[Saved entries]
════════════════

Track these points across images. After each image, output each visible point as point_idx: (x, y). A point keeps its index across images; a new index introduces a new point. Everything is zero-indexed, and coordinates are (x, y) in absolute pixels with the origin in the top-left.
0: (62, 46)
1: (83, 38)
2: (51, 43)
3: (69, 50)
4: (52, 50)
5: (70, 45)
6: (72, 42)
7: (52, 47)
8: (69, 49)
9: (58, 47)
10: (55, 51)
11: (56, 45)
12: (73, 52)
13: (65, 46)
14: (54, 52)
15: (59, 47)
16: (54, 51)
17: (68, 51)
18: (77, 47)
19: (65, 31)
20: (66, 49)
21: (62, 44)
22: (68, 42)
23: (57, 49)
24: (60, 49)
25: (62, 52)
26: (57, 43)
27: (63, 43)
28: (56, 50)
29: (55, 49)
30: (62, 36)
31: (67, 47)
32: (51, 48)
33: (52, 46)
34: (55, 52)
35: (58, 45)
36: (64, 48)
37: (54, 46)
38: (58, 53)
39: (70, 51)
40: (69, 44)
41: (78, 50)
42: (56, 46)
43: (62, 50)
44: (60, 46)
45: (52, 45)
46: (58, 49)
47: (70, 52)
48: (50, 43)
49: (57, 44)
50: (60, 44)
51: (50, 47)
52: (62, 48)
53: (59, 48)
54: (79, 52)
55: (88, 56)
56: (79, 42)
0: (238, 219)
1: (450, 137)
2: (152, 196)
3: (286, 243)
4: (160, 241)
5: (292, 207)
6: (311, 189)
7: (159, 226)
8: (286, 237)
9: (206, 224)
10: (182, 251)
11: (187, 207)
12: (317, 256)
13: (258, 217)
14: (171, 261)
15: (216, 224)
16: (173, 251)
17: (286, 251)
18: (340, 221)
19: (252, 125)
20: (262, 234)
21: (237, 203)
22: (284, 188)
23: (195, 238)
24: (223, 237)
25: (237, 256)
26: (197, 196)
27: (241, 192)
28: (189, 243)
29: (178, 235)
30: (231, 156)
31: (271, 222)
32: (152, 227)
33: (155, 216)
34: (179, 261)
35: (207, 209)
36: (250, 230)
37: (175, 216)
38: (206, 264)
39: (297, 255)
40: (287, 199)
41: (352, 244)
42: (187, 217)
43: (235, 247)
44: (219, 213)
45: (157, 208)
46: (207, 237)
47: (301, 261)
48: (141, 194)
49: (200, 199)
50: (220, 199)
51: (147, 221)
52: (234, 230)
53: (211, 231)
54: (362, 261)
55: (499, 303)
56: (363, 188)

════════════════

- THE PROBLEM -
All of the data needs to be printed once more, exactly.

- SOLUTION FOR THIS TASK -
Track these points across images. After each image, output each visible point as point_idx: (x, y). A point keeps its index across images; a new index introduces a new point. Everything is zero-indexed, and coordinates are (x, y) in absolute pixels with the origin in the top-left.
0: (62, 46)
1: (83, 38)
2: (51, 43)
3: (69, 50)
4: (52, 50)
5: (70, 45)
6: (72, 42)
7: (52, 47)
8: (69, 49)
9: (58, 47)
10: (55, 51)
11: (56, 45)
12: (73, 52)
13: (65, 46)
14: (54, 52)
15: (59, 47)
16: (54, 51)
17: (68, 51)
18: (77, 47)
19: (65, 31)
20: (66, 49)
21: (62, 44)
22: (68, 42)
23: (57, 49)
24: (60, 49)
25: (62, 52)
26: (57, 43)
27: (63, 43)
28: (56, 50)
29: (55, 49)
30: (62, 36)
31: (67, 47)
32: (51, 48)
33: (52, 46)
34: (55, 52)
35: (58, 45)
36: (64, 48)
37: (54, 46)
38: (58, 53)
39: (70, 51)
40: (69, 44)
41: (78, 50)
42: (56, 46)
43: (62, 50)
44: (60, 46)
45: (52, 45)
46: (58, 49)
47: (70, 52)
48: (50, 43)
49: (57, 44)
50: (60, 44)
51: (50, 47)
52: (62, 48)
53: (59, 48)
54: (79, 52)
55: (88, 56)
56: (79, 42)
0: (238, 219)
1: (450, 137)
2: (152, 196)
3: (286, 243)
4: (160, 241)
5: (292, 207)
6: (311, 189)
7: (159, 226)
8: (286, 237)
9: (206, 224)
10: (182, 251)
11: (187, 207)
12: (317, 256)
13: (258, 217)
14: (171, 261)
15: (216, 224)
16: (173, 251)
17: (286, 251)
18: (340, 221)
19: (252, 125)
20: (262, 234)
21: (237, 203)
22: (284, 188)
23: (195, 238)
24: (223, 237)
25: (237, 256)
26: (197, 196)
27: (241, 192)
28: (189, 243)
29: (178, 235)
30: (231, 156)
31: (271, 222)
32: (152, 227)
33: (155, 216)
34: (179, 261)
35: (207, 209)
36: (250, 230)
37: (175, 216)
38: (206, 264)
39: (297, 255)
40: (287, 199)
41: (352, 244)
42: (187, 217)
43: (235, 247)
44: (219, 213)
45: (157, 208)
46: (207, 237)
47: (301, 261)
48: (141, 194)
49: (200, 199)
50: (220, 199)
51: (147, 221)
52: (234, 230)
53: (211, 231)
54: (362, 261)
55: (499, 303)
56: (363, 188)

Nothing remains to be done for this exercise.